Friedrich schüttelte den Kopf und glotzte abermals kurz hinter dem Steinhaufen hervor. Ich werde in die Firma gehen und mir das nötige Geld dort ausleihen. Eine andere Stimme wandte leise flüsternd ein: Du kannst nicht schon wieder die Kasse leeren. Josè hat dich schon zweimal gewarnt! Er kniff seine Augen zusammen und wischte sich das Nass von Gesicht. Ja, das hat er wohl, mein alter Schulfreund. Trotzdem, scheiß drauf! Schließlich wurde ich von drei Schlägern aus meinem Schlafzimmerfenster geworfen – dumm für sie, dass es nur der erste Stock war. Idioten – ihr wollt Geld, dann nehmt es doch, ihr verfluchten Idioten. Wenn diese Blödmänner mich erwischen, machen sie aus meinem alten Körper Hackfleisch. Diese verfluchten Analphabeten, diese…
In diesem Moment glaubte er, ein Geräusch wahrgenommen zu haben und schreckte erneut hoch. Reckte seinen Hals und überblickte den Steinhaufen nach allen Seiten – nichts! In der Firma befinden sich um diese Zeit mehrere Nachtwachen. Wie willst du sie überlisten, Fried? fragte eine Stimme aus der Tiefe seines psychischen Sumpfes. Ich … ich weiß es nicht, ich – was soll ich dann tun, hä?
Wieder tigerte er hinter dem Steinhaufen hin und her. Dabei duckte er sich alle paar Augenblicke, als würde ihm immerzu entfallen, dass er sich vor Schlägern in Acht neben musste. “Verdammt … ich!”, er fuhr sich hypernervös mit beiden Händen durchs schüttere Haar. In diesem Augenblick begann es überflüssigerweise auch noch zu regnen. “Scheiße, verfluchte, steht nicht einmal mehr Gott auf meiner Seite?”

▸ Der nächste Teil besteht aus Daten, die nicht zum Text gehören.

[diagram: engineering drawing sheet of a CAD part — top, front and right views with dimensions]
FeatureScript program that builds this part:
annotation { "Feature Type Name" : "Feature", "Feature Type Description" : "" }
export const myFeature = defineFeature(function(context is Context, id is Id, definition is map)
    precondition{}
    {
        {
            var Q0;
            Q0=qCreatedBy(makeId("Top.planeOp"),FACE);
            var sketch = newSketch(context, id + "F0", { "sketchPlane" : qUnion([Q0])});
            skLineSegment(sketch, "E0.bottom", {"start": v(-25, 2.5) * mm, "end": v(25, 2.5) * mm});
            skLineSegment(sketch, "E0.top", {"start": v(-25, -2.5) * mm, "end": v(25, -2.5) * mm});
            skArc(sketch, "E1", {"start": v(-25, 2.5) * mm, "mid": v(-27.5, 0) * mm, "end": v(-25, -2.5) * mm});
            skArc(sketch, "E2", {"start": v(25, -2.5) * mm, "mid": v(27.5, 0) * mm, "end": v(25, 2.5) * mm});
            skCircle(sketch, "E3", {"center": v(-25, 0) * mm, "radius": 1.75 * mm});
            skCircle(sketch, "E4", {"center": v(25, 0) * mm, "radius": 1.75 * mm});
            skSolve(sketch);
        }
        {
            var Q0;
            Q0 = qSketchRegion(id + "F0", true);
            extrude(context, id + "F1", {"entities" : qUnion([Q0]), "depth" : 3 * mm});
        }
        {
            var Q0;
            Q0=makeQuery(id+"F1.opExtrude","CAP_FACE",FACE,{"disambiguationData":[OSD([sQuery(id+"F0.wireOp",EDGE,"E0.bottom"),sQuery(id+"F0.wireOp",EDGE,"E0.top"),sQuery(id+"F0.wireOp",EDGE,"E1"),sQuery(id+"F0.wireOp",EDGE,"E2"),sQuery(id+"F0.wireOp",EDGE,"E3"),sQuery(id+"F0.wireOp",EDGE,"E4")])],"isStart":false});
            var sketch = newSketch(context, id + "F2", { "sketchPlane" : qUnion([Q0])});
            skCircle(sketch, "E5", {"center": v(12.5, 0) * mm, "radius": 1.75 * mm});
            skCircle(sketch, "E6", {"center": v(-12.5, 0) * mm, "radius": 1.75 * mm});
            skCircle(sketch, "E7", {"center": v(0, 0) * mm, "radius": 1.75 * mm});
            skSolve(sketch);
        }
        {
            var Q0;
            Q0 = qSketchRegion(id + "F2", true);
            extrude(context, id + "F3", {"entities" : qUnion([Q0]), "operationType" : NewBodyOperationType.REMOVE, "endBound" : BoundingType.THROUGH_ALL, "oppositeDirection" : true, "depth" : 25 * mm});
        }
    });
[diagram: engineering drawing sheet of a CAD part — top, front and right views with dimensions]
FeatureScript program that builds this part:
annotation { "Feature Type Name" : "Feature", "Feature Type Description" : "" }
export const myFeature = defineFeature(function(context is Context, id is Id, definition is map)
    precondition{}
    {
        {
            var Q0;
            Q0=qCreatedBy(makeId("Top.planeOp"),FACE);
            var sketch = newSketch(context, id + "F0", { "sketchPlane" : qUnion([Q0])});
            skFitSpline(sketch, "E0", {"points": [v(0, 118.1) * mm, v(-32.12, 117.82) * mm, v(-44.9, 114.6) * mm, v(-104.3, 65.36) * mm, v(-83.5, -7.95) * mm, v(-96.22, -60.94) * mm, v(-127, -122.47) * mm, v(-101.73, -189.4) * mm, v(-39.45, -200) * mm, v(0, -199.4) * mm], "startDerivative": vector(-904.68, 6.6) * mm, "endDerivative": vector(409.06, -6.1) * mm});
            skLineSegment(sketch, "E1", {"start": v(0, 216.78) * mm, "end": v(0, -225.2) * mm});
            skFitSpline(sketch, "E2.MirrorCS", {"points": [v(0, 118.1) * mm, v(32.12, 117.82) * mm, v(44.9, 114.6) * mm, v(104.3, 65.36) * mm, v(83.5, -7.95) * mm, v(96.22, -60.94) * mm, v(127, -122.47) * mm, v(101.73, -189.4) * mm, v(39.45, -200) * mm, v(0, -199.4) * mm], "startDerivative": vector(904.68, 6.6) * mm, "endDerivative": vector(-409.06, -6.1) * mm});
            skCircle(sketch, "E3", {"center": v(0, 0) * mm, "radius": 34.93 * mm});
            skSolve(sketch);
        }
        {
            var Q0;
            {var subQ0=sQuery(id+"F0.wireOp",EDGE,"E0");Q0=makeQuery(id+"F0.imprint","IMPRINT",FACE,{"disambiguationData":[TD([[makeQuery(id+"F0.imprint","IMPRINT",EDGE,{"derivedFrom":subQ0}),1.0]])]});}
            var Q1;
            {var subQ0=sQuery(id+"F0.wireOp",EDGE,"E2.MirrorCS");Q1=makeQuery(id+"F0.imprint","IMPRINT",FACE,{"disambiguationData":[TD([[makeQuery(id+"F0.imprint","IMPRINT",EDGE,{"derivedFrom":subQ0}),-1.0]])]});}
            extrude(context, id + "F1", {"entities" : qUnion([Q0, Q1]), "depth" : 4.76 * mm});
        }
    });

Tränen vermischten sich mit dem Regen. Wie konnte ich nur so unachtsam sein … so blind? Er schlug seine flachen Hände vors Gesicht. Ich habe keine andere Wahl, als in die Firma zu gehen und den Nachttresor zu erleichtern! Ich, ich werde es Josè schon irgendwie erklären! Und die Nachtwachen – egal, ich bin der Chef der Buchhaltung, und Josè wird es auch ohne ihr Dazutun erfahren! Also, was ich auch versuche – ich habe die Arschkarte gezogen. Nun geht es darum, den Schadensfall in Grenzen zu halten. Oder? Oder etwa nicht?
“Oh, weh mir, was tue ich nur! Verdammt noch mal, wie komme ich aus dieser Sache nur wieder heil raus, wie, wie, wie, verflucht!”, jammerte er, während er mit der linken Hand durch sein schütteres, inzwischen feuchtes Haar fuhr. Dazu ging er zitternd in die Knie. Friedrich fror und hatte Angst! Ich könnte die Polizei einschalten, die müssen mich dann beschützen, nicht? Ich erzähle ihnen nur das, was für sie von Wichtigkeit ist, mehr nicht! Vielleicht tue ich denen damit ja einen Gefallen und, und …
Wieder ein Knacken, und er schoss aus der Hocke hoch und drehte seinen Kopf.
Und da kamen sie, die drei Schläger von Toni. Sie stapften durch den Regen auf ihn zu und grinsten ihn diabolisch an.
Was tue ich jetzt … ich muss wegrennen, mir einen Stock suchen, um mich zu wehren! Ich … oh, in was bin ich da nur hereingeraten!!! Lieber Gott, ich, ich … mach alles, was du willst! Ich tu’s ganz bestimmt, ich versprech’s dir hoch und heilig! Er schloss seine Augen. “Bitte lieber Gott hilf mir doch in meiner elenden Not …! Bitte, ich tue auch alles, was du von mir verlangst!”, wisperte er vor sich hin, als seine Ohren auch schon einen heransurrenden Gegenstand wahrnahmen.
Dann wurde es schwarz um Friedrich Brül.